Data for this exercise below:

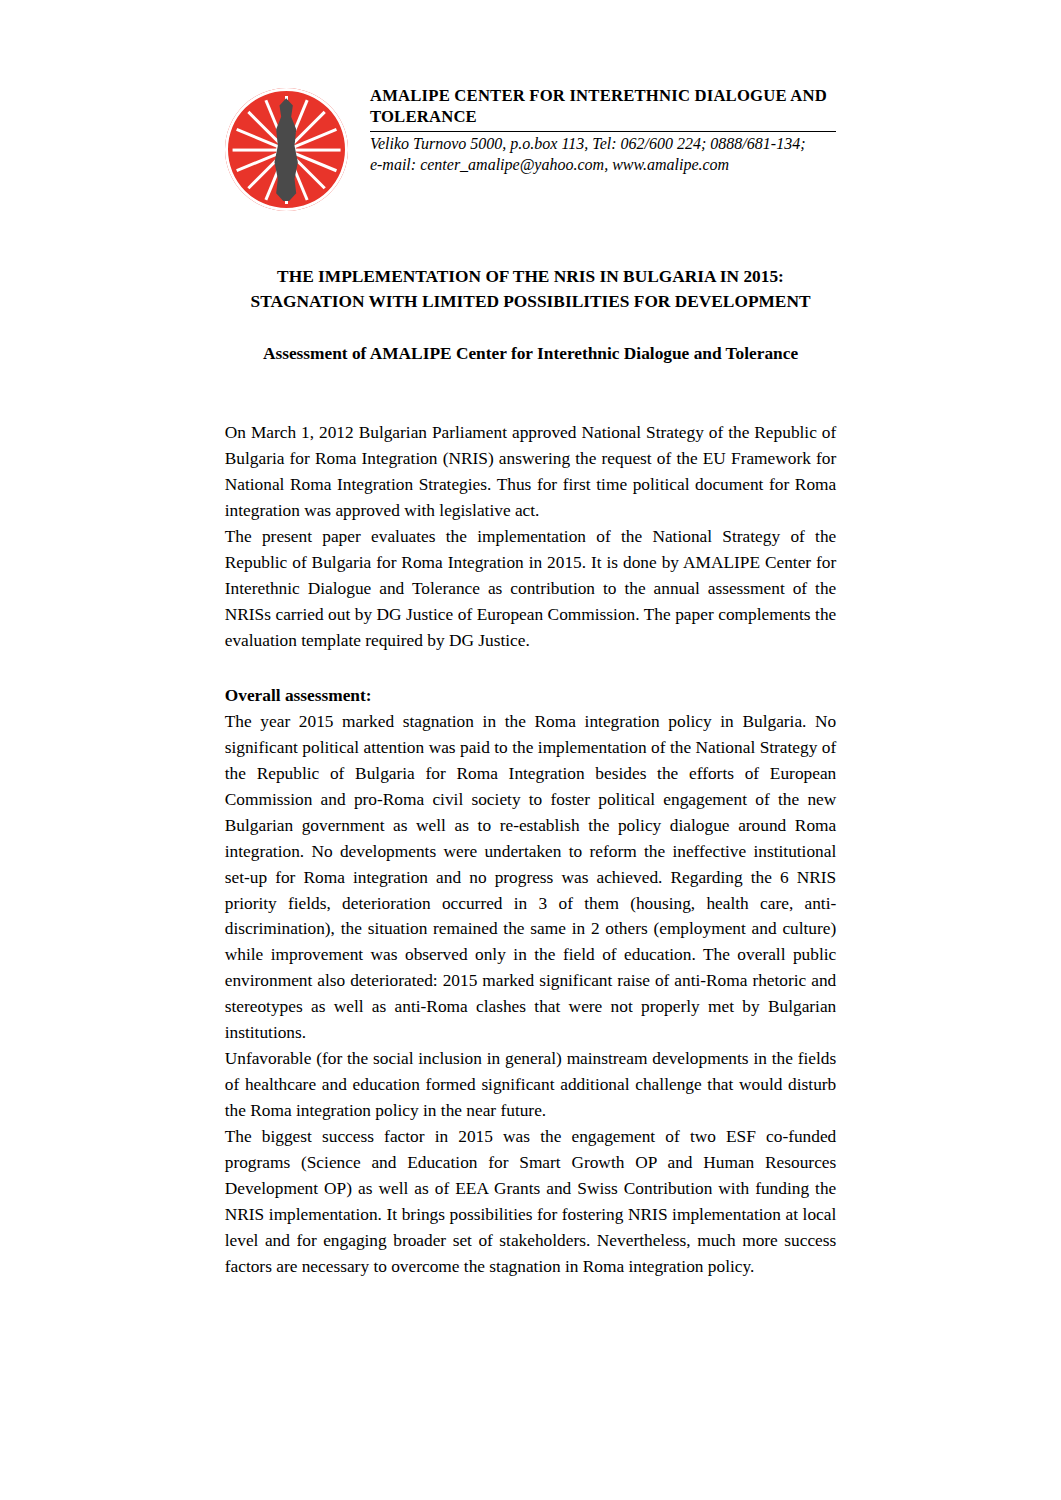AMALIPE CENTER FOR INTERETHNIC DIALOGUE AND
TOLERANCE
Veliko Turnovo 5000, p.o.box 113, Tel: 062/600 224; 0888/681-134; e-mail: center_amalipe@yahoo.com, www.amalipe.com
The implementation of the NRIS in Bulgaria in 2015: stagnation with limited possibilities for development
Assessment of AMALIPE Center for Interethnic Dialogue and Tolerance
On March 1, 2012 Bulgarian Parliament approved National Strategy of the Republic of Bulgaria for Roma Integration (NRIS) answering the request of the EU Framework for National Roma Integration Strategies. Thus for first time political document for Roma integration was approved with legislative act.
The present paper evaluates the implementation of the National Strategy of the Republic of Bulgaria for Roma Integration in 2015. It is done by AMALIPE Center for Interethnic Dialogue and Tolerance as contribution to the annual assessment of the NRISs carried out by DG Justice of European Commission. The paper complements the evaluation template required by DG Justice.
Overall assessment:
The year 2015 marked stagnation in the Roma integration policy in Bulgaria. No significant political attention was paid to the implementation of the National Strategy of the Republic of Bulgaria for Roma Integration besides the efforts of European Commission and pro-Roma civil society to foster political engagement of the new Bulgarian government as well as to re-establish the policy dialogue around Roma integration. No developments were undertaken to reform the ineffective institutional set-up for Roma integration and no progress was achieved. Regarding the 6 NRIS priority fields, deterioration occurred in 3 of them (housing, health care, anti-discrimination), the situation remained the same in 2 others (employment and culture) while improvement was observed only in the field of education. The overall public environment also deteriorated: 2015 marked significant raise of anti-Roma rhetoric and stereotypes as well as anti-Roma clashes that were not properly met by Bulgarian institutions.
Unfavorable (for the social inclusion in general) mainstream developments in the fields of healthcare and education formed significant additional challenge that would disturb the Roma integration policy in the near future.
The biggest success factor in 2015 was the engagement of two ESF co-funded programs (Science and Education for Smart Growth OP and Human Resources Development OP) as well as of EEA Grants and Swiss Contribution with funding the NRIS implementation. It brings possibilities for fostering NRIS implementation at local level and for engaging broader set of stakeholders. Nevertheless, much more success factors are necessary to overcome the stagnation in Roma integration policy.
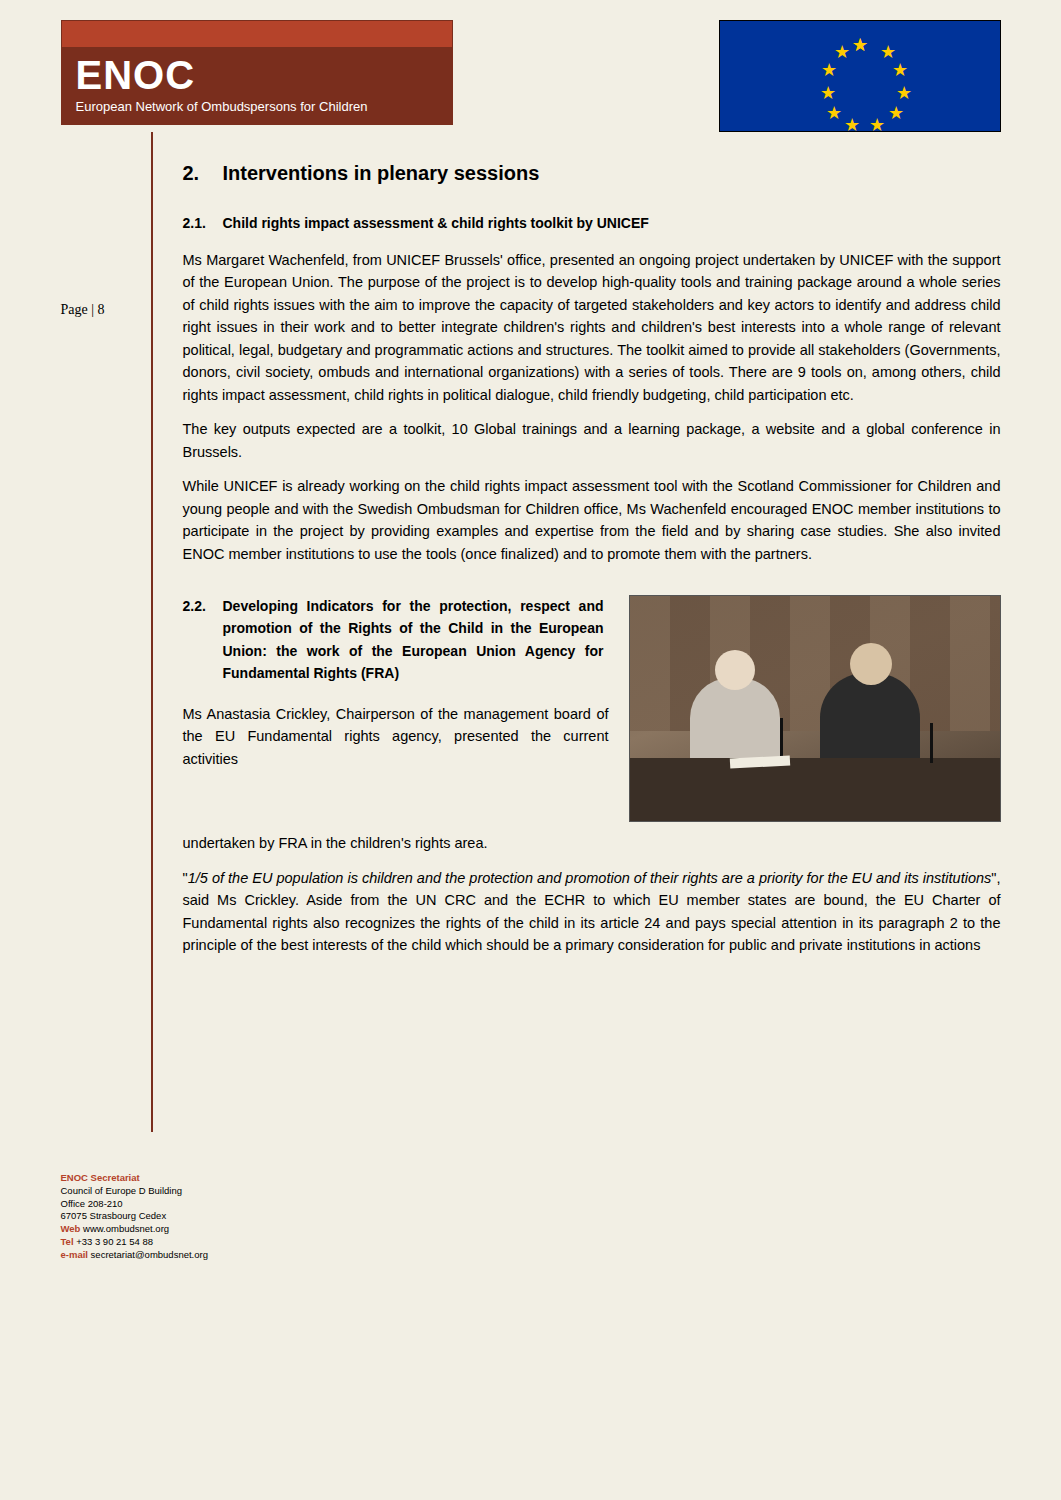ENOC
European Network of Ombudspersons for Children
★ ★ ★ ★ ★ ★ ★ ★ ★ ★ ★ ★
Page | 8
2. Interventions in plenary sessions
2.1. Child rights impact assessment & child rights toolkit by UNICEF
Ms Margaret Wachenfeld, from UNICEF Brussels' office, presented an ongoing project undertaken by UNICEF with the support of the European Union. The purpose of the project is to develop high-quality tools and training package around a whole series of child rights issues with the aim to improve the capacity of targeted stakeholders and key actors to identify and address child right issues in their work and to better integrate children's rights and children's best interests into a whole range of relevant political, legal, budgetary and programmatic actions and structures. The toolkit aimed to provide all stakeholders (Governments, donors, civil society, ombuds and international organizations) with a series of tools. There are 9 tools on, among others, child rights impact assessment, child rights in political dialogue, child friendly budgeting, child participation etc.
The key outputs expected are a toolkit, 10 Global trainings and a learning package, a website and a global conference in Brussels.
While UNICEF is already working on the child rights impact assessment tool with the Scotland Commissioner for Children and young people and with the Swedish Ombudsman for Children office, Ms Wachenfeld encouraged ENOC member institutions to participate in the project by providing examples and expertise from the field and by sharing case studies. She also invited ENOC member institutions to use the tools (once finalized) and to promote them with the partners.
2.2. Developing Indicators for the protection, respect and promotion of the Rights of the Child in the European Union: the work of the European Union Agency for Fundamental Rights (FRA)
Ms Anastasia Crickley, Chairperson of the management board of the EU Fundamental rights agency, presented the current activities
undertaken by FRA in the children's rights area.
"1/5 of the EU population is children and the protection and promotion of their rights are a priority for the EU and its institutions", said Ms Crickley. Aside from the UN CRC and the ECHR to which EU member states are bound, the EU Charter of Fundamental rights also recognizes the rights of the child in its article 24 and pays special attention in its paragraph 2 to the principle of the best interests of the child which should be a primary consideration for public and private institutions in actions
ENOC Secretariat
Council of Europe D Building
Office 208-210
67075 Strasbourg Cedex
Web www.ombudsnet.org
Tel +33 3 90 21 54 88
e-mail secretariat@ombudsnet.org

End of Data for this exercise.

▶ [What you need to do] Beginning with the line that contains "ENOC Secretariat", set down every line through the end of the data without change.

▶ [Solution to the problem]
ENOC Secretariat
Council of Europe D Building
Office 208-210
67075 Strasbourg Cedex
Web www.ombudsnet.org
Tel +33 3 90 21 54 88
e-mail secretariat@ombudsnet.org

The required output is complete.